Residents and councilmembers told the Shenandoah City Council on March 25 that speeding and heavy traffic around Grogans Mill and Wellman create safety risks for pedestrians and neighborhood access.
Marie Wise (addressed in the meeting as "Miss Wise" when she took the podium) described attempts to engage the city and said she had submitted a neighborhood proposal. "We experience the speed racers going down Grogan's Mill. You try and get across that road and you're taking your life in your hands," she said.
Phil Boudreaux, speaking for Dulcemar Woods and nearby neighborhoods, urged proactive measures including flashing crosswalk lights and the allocation of a Flock camera to the neighborhood; he said sharing license-plate data with the sheriffs office could help with enforcement and general safety. "I don't want that to happen in our place. I want us to be ahead of it as best we can be," Boudreaux said.
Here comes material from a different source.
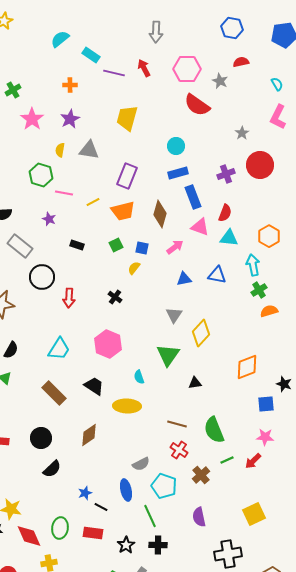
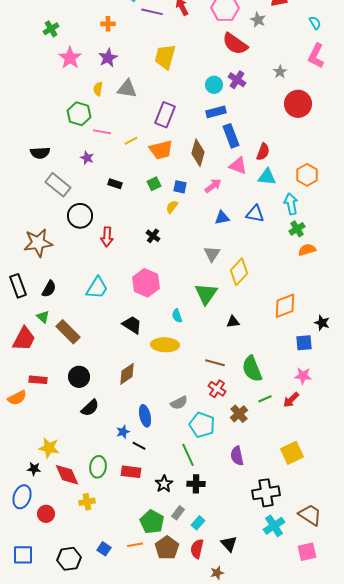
purple cross: (226, 174) -> (237, 80), moved, turned -36
brown rectangle: (54, 393) -> (68, 332), moved
blue ellipse: (126, 490) -> (145, 416), moved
The police chief clarified Flock-camera capabilities: "The Flock cameras collect license-plate information," the chief said during council remarks, "but as far as tracking speed or anything, they do not do that." Council members and staff discussed other technologies such as Doppler radar devices and portable speed-display trailers, and noted that Grogan's Mill is a county-maintained roadway (Precinct 2). The mayor and several council members encouraged residents to bring survey results and personal testimony to the county commissioner's court to press for changes that require county approval.
Wes Stevens, a longtime resident and former mayor, recommended a three-part approach: awareness (radar/display signs), enforcement (more targeted patrols), and portable traffic-calming measures to test what works; he urged quicker action rather than waiting for the next budget cycle.
Next steps: City staff said they will continue outreach to Precinct 2 and the county commissioner, advertise upcoming community traffic meetings and expand survey outreach (paper flyers, signage at events) to broaden participation beyond the initial 129 responses received in five days. Council said it will return to the issue with more data and with county coordination.